401(k) Plans

A 401(k) is a feature of a qualified profit-sharing plan that allows employees to contribute a portion of their wages to individual accounts.

  • Elective salary deferrals are excluded from the employee’s taxable income (except for designated Roth deferrals).
  • Employers can contribute to employees’ accounts.
  • Distributions, including earnings, are includible in taxable income at retirement (except for qualified distributions of designated Roth accounts).

*Note: it is important to contact your plan administrator for complete details on your 401(k) plan.

*Note: www.irs.gov website was used to provide this information to you.


Pre-tax contributions


Grow tax-deferred until distributions are made from the plan


Most retirement plan distributions are subject to income tax and may be subject to an additional 10% tax.

Generally, the amounts an individual withdraws from an IRA or retirement plan before reaching age 59½ are called ”early” or  ”premature” distributions. Individuals must pay an additional 10% early withdrawal tax and report the amount to the IRS for any early distributions, unless an exception applies.

*Note: Contact your plan administrator for the proper information on hardship distributions and loans.

Note: You should always consult an accountant if you choose to withdrawal funds from a retirement account


*Note: Contact your plan administrator

Maximum Contribution:

Two annual limits apply to contributions:

  • A limit on employee elective deferrals; and
  • An overall limit on contributions to a participant’s plan account (including the total of all employer contributions, employee elective deferrals, and any forfeiture allocations).

□ □ □ □ □ □ □

#### Work item:
In the 401(k) plans text, list each bulleted point that comes right after the opening definition of a 401(k). Nothing in the records is needed here.

Entries drawn from a collection
□ □ □ □ □ □ □

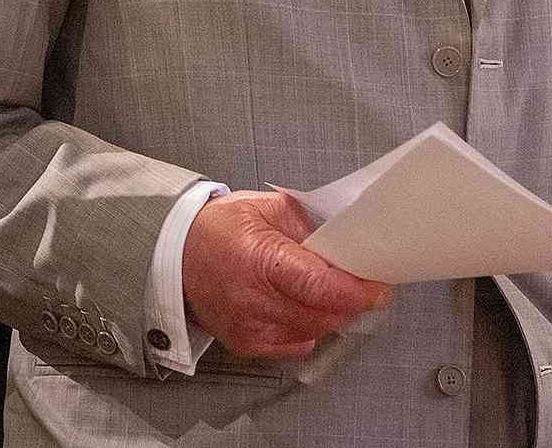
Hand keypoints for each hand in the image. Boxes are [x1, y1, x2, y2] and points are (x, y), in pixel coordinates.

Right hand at [180, 189, 390, 359]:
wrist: (173, 254)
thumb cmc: (219, 227)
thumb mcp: (267, 208)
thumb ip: (309, 226)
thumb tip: (346, 244)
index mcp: (261, 258)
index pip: (323, 287)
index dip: (358, 291)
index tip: (378, 287)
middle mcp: (254, 299)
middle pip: (325, 314)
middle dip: (347, 301)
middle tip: (353, 283)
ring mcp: (250, 326)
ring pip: (315, 331)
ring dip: (327, 314)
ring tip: (318, 290)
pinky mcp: (246, 344)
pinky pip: (296, 344)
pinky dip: (305, 327)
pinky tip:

□ □ □ □ □ □ □

#### Written response:
- Elective salary deferrals are excluded from the employee’s taxable income (except for designated Roth deferrals).
- Employers can contribute to employees’ accounts.
- Distributions, including earnings, are includible in taxable income at retirement (except for qualified distributions of designated Roth accounts).